If, during any taxable year, the actual payments with respect to the notes are less than the amount of projected payments for that taxable year, you
will incur a “net negative adjustment” under the contingent debt regulations equal to the amount of such deficit. This net negative adjustment will (a) reduce your interest income on the notes for that taxable year, and (b) to the extent of any
excess after the application of (a), give rise to an ordinary loss to the extent of your interest income on the notes during prior taxable years, reduced to the extent such interest was offset by prior net negative adjustments. Any net negative
adjustment in excess of the amounts described in (a) and (b) will be carried forward as a negative adjustment to offset future interest income with respect to the notes or to reduce the amount realized on a sale, exchange, redemption or maturity of
the notes. A net negative adjustment is not subject to the two percent floor limitation on miscellaneous itemized deductions.
You are required to use the comparable yield and projected payment schedule that we compute in determining your interest accruals
in respect of your notes, unless you timely disclose and justify on your U.S. federal income tax return the use of a different comparable yield and projected payment schedule.
Furthermore, it is possible that any Form 1099-OID you receive in respect of the notes may not take net negative or positive
adjustments into account and therefore may overstate or understate your interest inclusions. You should consult your tax advisor as to whether and how adjustments should be made to the amounts reported on any Form 1099-OID.

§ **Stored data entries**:

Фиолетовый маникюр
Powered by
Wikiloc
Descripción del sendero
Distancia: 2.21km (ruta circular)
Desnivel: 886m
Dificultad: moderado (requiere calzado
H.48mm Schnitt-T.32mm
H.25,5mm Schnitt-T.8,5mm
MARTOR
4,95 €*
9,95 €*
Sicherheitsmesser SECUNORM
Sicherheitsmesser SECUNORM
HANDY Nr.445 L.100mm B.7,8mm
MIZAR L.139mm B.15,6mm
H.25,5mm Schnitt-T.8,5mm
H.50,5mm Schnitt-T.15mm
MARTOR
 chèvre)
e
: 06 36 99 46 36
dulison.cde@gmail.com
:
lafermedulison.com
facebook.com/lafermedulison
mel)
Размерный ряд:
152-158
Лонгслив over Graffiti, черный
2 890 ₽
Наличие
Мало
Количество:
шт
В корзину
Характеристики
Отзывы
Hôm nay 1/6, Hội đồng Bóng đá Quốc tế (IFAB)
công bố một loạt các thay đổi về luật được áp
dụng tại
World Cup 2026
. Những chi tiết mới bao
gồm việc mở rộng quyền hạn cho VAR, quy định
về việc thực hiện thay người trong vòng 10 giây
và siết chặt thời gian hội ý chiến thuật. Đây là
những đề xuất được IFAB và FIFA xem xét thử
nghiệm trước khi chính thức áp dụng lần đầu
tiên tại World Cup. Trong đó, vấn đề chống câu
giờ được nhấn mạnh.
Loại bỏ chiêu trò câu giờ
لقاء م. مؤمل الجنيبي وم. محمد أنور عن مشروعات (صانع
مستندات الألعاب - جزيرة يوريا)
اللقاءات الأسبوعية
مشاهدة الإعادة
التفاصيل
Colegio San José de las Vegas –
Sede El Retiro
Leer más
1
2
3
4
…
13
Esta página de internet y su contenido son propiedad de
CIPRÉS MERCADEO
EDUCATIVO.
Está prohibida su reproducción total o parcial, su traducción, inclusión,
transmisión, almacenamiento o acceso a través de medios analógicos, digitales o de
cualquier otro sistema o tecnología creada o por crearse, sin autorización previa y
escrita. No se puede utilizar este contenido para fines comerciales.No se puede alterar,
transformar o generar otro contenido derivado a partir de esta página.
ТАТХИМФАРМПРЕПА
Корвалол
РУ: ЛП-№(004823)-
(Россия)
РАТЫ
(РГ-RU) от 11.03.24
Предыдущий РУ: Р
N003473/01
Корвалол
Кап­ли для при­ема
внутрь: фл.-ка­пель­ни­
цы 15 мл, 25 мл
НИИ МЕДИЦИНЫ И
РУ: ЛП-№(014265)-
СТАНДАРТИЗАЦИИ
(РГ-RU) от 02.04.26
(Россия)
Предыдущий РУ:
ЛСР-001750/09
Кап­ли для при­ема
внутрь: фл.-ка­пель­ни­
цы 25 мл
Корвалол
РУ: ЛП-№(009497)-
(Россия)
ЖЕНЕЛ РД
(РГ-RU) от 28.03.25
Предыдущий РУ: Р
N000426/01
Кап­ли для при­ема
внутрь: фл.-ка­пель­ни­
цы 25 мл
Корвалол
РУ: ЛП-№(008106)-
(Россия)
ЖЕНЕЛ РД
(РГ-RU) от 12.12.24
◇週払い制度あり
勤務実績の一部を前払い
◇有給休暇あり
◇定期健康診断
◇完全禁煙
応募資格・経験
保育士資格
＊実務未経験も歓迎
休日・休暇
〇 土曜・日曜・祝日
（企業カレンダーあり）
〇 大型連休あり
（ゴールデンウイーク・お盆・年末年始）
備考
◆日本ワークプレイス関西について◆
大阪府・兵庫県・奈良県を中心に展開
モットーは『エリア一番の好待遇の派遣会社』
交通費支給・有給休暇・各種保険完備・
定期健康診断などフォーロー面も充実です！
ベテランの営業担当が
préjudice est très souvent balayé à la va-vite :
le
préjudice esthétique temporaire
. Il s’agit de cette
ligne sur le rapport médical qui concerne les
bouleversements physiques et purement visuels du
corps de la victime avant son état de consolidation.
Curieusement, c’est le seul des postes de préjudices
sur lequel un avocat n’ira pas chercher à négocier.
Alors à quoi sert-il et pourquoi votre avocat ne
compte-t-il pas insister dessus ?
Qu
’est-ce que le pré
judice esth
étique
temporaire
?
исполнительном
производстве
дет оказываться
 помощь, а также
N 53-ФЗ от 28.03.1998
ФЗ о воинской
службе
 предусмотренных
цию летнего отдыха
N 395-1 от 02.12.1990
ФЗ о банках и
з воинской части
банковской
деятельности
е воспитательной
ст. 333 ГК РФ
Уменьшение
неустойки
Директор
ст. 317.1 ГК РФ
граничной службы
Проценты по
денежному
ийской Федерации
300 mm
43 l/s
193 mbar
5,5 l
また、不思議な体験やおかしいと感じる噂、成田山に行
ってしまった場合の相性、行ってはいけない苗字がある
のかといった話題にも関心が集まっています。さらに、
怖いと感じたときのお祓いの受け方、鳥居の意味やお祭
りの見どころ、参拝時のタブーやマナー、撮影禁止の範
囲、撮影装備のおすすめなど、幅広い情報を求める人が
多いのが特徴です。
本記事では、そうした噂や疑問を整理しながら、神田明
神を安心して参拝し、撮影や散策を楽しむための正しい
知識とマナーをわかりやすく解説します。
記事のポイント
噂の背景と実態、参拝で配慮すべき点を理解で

§ **TASK TO COMPLETE**:
Please proceed with the text on tax treatment of contingent payment notes, continuing from where it stops. The records are separate material, apart from the text on contingent debt tax treatment.

§ **OUTPUT FOR THIS TASK**:
If you purchase your notes at a price other than their adjusted issue price as determined for tax purposes, you must determine the
extent to which the difference between the price you paid for your notes and their adjusted issue price is attributable to a change in expectations as to the projected payment schedule, a change in interest rates, or both, and reasonably allocate
the difference accordingly. If the adjusted issue price of your notes is greater than the price you paid for your notes, you must make positive adjustments increasing (i) the amount of interest that you would otherwise accrue and include in income
each year, and (ii) the amount of ordinary income (or decreasing the amount of ordinary loss) recognized upon sale, exchange, redemption or maturity, by the amounts allocated to each of interest and projected payment schedule; if the adjusted issue
price of your notes is less than the price you paid for your notes, you must make negative adjustments, decreasing (i) the amount of interest that you must include in income each year, and (ii) the amount of ordinary income (or increasing the
amount of ordinary loss) recognized upon sale, exchange, redemption or maturity by the amounts allocated to each of interest and projected payment schedule. Adjustments allocated to the interest amount are not made until the date the daily portion
of interest accrues.
The adjusted issue price of your notes will equal your notes’ original issue price plus any interest deemed to be accrued on your
notes (under the rules governing contingent payment debt instruments) as of the time you purchase your notes, decreased by the amount of the fixed interest payments and the projected amount of any contingent payment previously made with respect to
the notes. The original issue price of your notes is equal to the first price at which a substantial amount of the notes is sold to persons other than bond houses, brokers, or similar persons or organizations acting in the capacity of underwriters,
placement agents, or wholesalers.
Because any Form 1099-OID that you receive will not reflect the effects of positive or negative adjustments resulting from your
purchase of notes at a price other than the adjusted issue price determined for tax purposes, you are urged to consult with your tax advisor as to whether and how adjustments should be made to the amounts reported on any Form 1099-OID.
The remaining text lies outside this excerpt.